The London School of Economics and Political Science announces that the 1993 Lakatos Award, of £10,000 for an outstanding contribution to the philosophy of science, has been jointly won by:

Achinstein

 

Peter Achinstein (Johns Hopkins University) for his book Particles and Waves: Historical Essays in the Philosophy of Science (Oxford University Press, 1991)

 

 

Alex Rosenberg Duke University

 

Alexander Rosenberg (Duke University) for his book Economics—Mathematical Politics or Science of Diminishing Returns? (University of Chicago Press, 1992)

 

 

 

Peter Achinstein Particles and Waves: Historical Essays in the Philosophy of Science

This volume brings together six published and two new essays by the noted philosopher of science, Peter Achinstein. It represents the culmination of his examination of methodological issues that arise in nineteenth-century physics. He focuses on the philosophical problem of how, if at all, it is possible to confirm scientific hypotheses that postulate `unobservables’ such as light waves, molecules, and electrons. This question is one that not only was of great interest to nineteenth-century physicists and methodologists, but continues to occupy philosophers of science up to the present day. The essays in this volume deal with this vexing problem as it arose in actual scientific practice in three nineteenth-century episodes: the debate between particle and wave theorists of light, Maxwell’s kinetic theory of gases, and J.J. Thomson’s discovery of the electron. Achinstein shows that the most important issue raised by these three cases concerns the legitimacy of introducing hypotheses that invoke “unobservables”. If science is to be empirical, can such hypotheses be employed? How, if at all, is it possible to confirm them? Achinstein here assesses the philosophical validity of nineteenth-century and modern answers to these questions and presents and defends his own solutions.

 

Alexander Rosenberg Economics—Mathematical Politics or Science of Diminishing Returns?

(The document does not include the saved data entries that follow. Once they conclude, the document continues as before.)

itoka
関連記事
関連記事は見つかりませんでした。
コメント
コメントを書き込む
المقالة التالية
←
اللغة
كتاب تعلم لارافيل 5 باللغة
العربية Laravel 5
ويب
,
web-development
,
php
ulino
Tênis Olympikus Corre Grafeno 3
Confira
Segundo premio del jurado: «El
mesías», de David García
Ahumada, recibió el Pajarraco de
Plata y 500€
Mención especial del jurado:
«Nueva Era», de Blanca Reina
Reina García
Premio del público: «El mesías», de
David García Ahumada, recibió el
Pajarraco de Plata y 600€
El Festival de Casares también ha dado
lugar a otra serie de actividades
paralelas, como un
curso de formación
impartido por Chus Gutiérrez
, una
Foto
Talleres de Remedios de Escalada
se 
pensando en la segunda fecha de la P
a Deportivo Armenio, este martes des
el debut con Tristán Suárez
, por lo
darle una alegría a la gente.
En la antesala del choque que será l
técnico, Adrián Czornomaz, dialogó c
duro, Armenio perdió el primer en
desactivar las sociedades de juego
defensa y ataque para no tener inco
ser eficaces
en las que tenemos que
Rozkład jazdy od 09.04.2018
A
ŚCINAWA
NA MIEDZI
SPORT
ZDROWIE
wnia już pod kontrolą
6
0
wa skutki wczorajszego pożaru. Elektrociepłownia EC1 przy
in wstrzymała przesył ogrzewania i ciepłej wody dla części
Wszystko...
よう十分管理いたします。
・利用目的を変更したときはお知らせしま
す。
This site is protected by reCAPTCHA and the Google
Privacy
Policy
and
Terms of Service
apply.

Economics today cannot predict the likely outcome of specific events any better than it could in the time of Adam Smith. This is Alexander Rosenberg’s controversial challenge to the scientific status of economics. Rosenberg explains that the defining characteristic of any science is predictive improvability—the capacity to create more precise forecasts by evaluating the success of earlier predictions—and he forcefully argues that because economics has not been able to increase its predictive power for over two centuries, it is not a science.